Using an illustrative 60/40 split favoring the agent, that $13,750 side-share becomes roughly $8,250 to the agent and $5,500 to the brokerage — and that’s still before the agent’s own costs of doing business are factored in.
What actually comes off the top after that
An agent’s commission check isn’t pure profit. Real estate agents are typically independent contractors, not employees, which means they’re generally responsible for their own marketing costs, MLS and association dues, licensing fees, errors-and-omissions insurance, transaction coordination fees, and often a per-transaction fee charged by the brokerage on top of the percentage split. Many agents also pay for a personal assistant, photography, staging consultations, or paid lead-generation services entirely out of their own commission income. Depending on how an individual agent runs their business, these costs can meaningfully shrink the number that started as an already-split $8,250 — and none of it accounts for the months an agent may spend unpaid while working with a buyer or seller who ultimately doesn’t close.
Why the sale price isn’t the whole story
Two agents can each work a $500,000 sale and take home noticeably different amounts, because the variables compound rather than cancel out. A newer agent on a 50/50 brokerage split, paying a per-transaction fee and covering their own marketing, keeps meaningfully less of their side’s commission than a veteran agent on an 80/20 split with a flat-fee brokerage arrangement. The listing side and buyer’s side aren’t guaranteed to split evenly either — some agreements weight one side differently, particularly in markets or deals where one side did substantially more work to bring the transaction together. None of the percentages above are fixed rules; they’re illustrative ranges meant to show how a headline commission figure narrows down through several real decisions before it becomes take-home pay.

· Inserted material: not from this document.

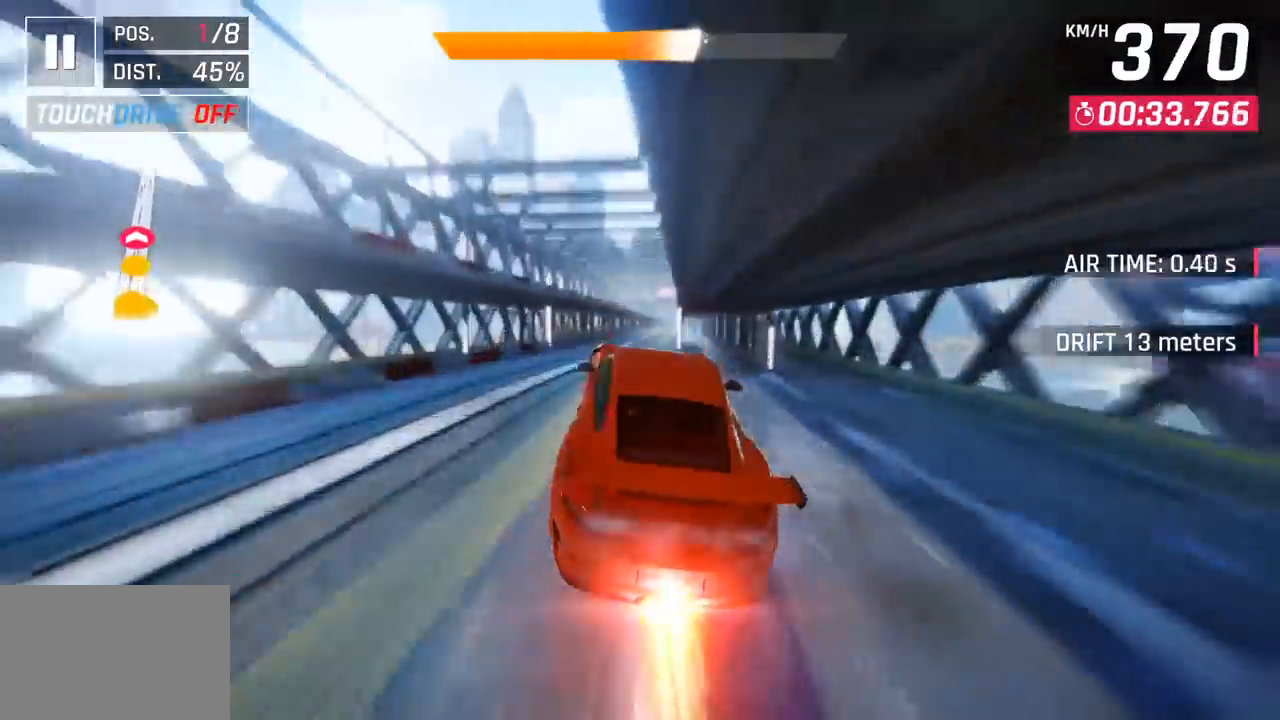
{"buttons": [], "left_stick": "center", "events": [[83, "left_stick", "right"], [350, "left_stick", "center"]]}
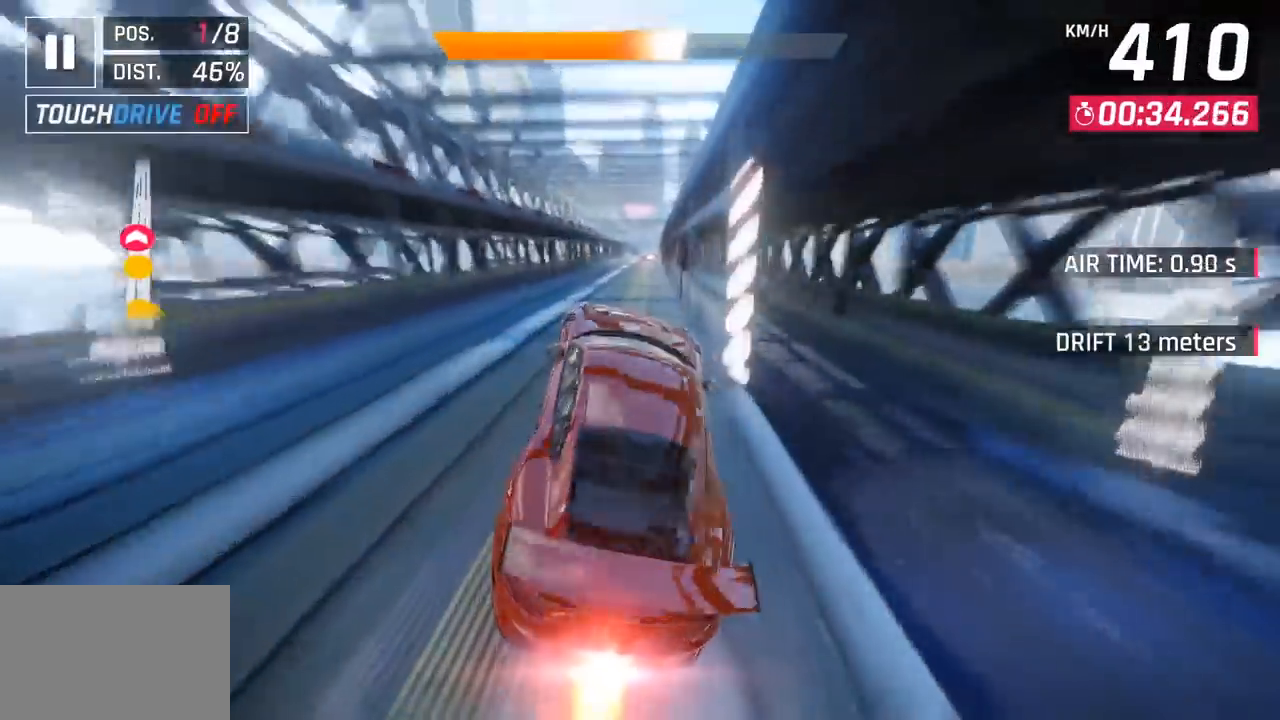
{"buttons": ["CROSS"], "left_stick": "center", "events": [[117, "SQUARE", "down"], [167, "CROSS", "down"], [167, "SQUARE", "up"], [283, "CROSS", "up"], [450, "SQUARE", "down"], [483, "CROSS", "down"], [483, "SQUARE", "up"]]}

The part that doesn’t show up in any split
It’s also worth remembering that a single $500,000 sale is rarely an agent’s only source of income in a given month, and it’s rarely guaranteed. Agents typically don’t get paid until a transaction actually closes, which means deals that fall through during inspection, financing, or appraisal produce no commission at all despite weeks or months of unpaid work. The commission on a closed sale is effectively also covering the opportunity cost of the deals that didn’t close — which is one reason the number an agent nets on a single successful transaction tends to look larger, on paper, than what it actually represents once averaged across a full year of work.
The bottom line
A $500,000 home sale generating a commission in the $25,000-to-$30,000 range sounds like a lot until it passes through two structural splits — listing side versus buyer’s side, then agent versus brokerage — plus the ordinary business expenses of running an independent contractor practice. The realistic take-home for any individual agent on that one deal is commonly a fraction of the headline commission, and the exact fraction depends entirely on the splits and expenses specific to that agent’s business, not on the sale price alone.